## WHAT THE TASK REQUIRES
Pick out each line in the records below that contains the word "many", and copy those lines unchanged.

## INPUT MATERIAL
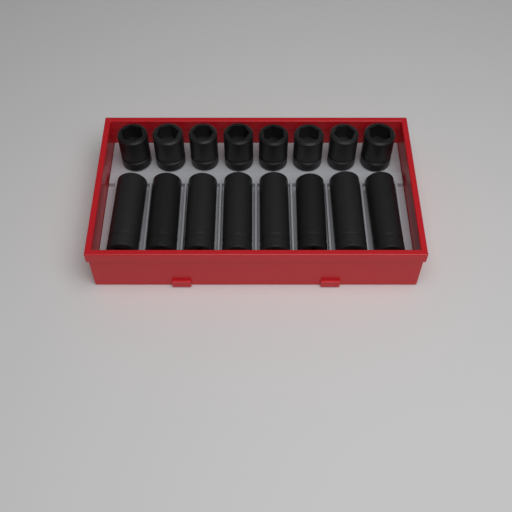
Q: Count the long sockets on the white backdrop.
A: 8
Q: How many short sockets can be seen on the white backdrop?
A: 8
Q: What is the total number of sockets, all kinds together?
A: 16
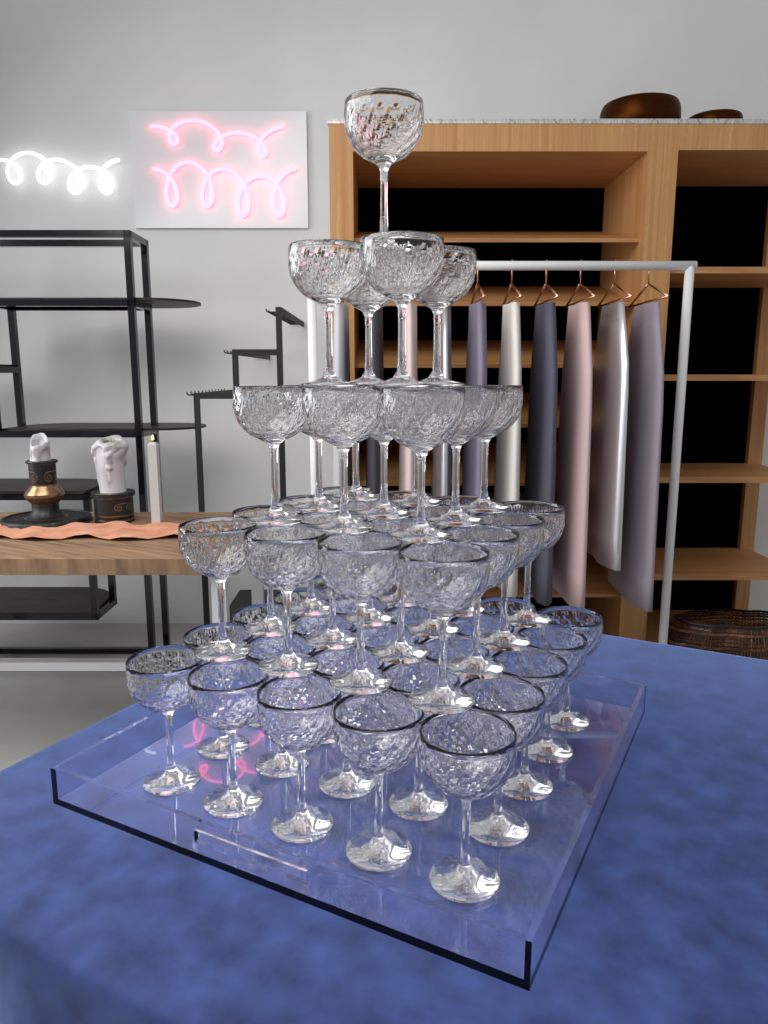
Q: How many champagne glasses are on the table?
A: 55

...

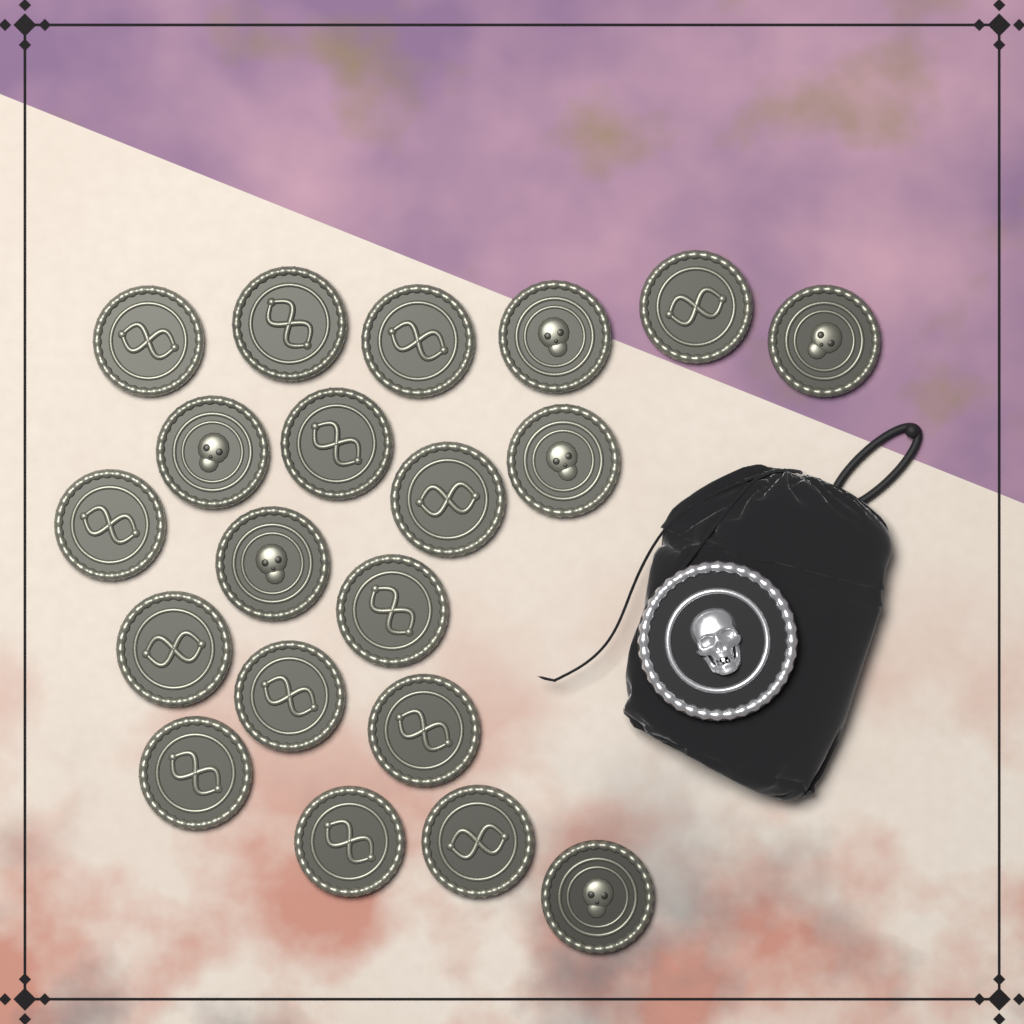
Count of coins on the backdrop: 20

## EXPECTED OUTPUT
Q: How many short sockets can be seen on the white backdrop?
Q: How many champagne glasses are on the table?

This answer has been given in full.